# [Task instructions]
Please copy out every line of the rows below character for character, keeping them in the same order.

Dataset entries
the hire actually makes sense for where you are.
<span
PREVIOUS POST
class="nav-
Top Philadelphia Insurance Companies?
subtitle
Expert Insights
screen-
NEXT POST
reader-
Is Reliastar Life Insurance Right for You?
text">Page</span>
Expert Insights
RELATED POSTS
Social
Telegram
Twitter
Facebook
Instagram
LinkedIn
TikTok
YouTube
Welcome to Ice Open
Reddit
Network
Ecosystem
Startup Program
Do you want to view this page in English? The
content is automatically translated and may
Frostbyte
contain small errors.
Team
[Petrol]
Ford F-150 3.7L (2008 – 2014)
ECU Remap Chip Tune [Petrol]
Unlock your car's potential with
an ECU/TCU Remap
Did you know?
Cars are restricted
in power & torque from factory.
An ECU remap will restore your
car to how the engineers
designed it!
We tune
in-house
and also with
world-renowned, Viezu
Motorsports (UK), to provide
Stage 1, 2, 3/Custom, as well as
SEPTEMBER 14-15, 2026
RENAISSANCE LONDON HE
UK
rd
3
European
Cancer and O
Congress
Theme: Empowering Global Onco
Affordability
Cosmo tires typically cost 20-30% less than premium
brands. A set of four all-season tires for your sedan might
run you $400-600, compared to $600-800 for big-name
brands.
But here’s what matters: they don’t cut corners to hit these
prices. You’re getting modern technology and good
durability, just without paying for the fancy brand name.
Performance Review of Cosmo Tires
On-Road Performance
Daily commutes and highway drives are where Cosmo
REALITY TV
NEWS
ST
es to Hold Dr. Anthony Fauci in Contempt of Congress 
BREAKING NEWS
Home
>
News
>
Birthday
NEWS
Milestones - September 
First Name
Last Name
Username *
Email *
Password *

# [Reply]
the hire actually makes sense for where you are.
<span
PREVIOUS POST
class="nav-
Top Philadelphia Insurance Companies?
subtitle
Expert Insights
screen-
NEXT POST
reader-
Is Reliastar Life Insurance Right for You?
text">Page</span>
Expert Insights
RELATED POSTS
Social
Telegram
Twitter
Facebook
Instagram
LinkedIn
TikTok
YouTube
Welcome to Ice Open
Reddit
Network
Ecosystem
Startup Program
Do you want to view this page in English? The
content is automatically translated and may
Frostbyte
contain small errors.
Team
[Petrol]
Ford F-150 3.7L (2008 – 2014)
ECU Remap Chip Tune [Petrol]
Unlock your car's potential with
an ECU/TCU Remap
Did you know?
Cars are restricted
in power & torque from factory.
An ECU remap will restore your
car to how the engineers
designed it!
We tune
in-house
and also with
world-renowned, Viezu
Motorsports (UK), to provide
Stage 1, 2, 3/Custom, as well as
SEPTEMBER 14-15, 2026
RENAISSANCE LONDON HE
UK
rd
3
European
Cancer and O
Congress
Theme: Empowering Global Onco
Affordability
Cosmo tires typically cost 20-30% less than premium
brands. A set of four all-season tires for your sedan might
run you $400-600, compared to $600-800 for big-name
brands.
But here’s what matters: they don’t cut corners to hit these
prices. You’re getting modern technology and good
durability, just without paying for the fancy brand name.
Performance Review of Cosmo Tires
On-Road Performance
Daily commutes and highway drives are where Cosmo
REALITY TV
NEWS
ST
es to Hold Dr. Anthony Fauci in Contempt of Congress 
BREAKING NEWS
Home
>
News
>
Birthday
NEWS
Milestones - September 
First Name
Last Name
Username *
Email *
Password *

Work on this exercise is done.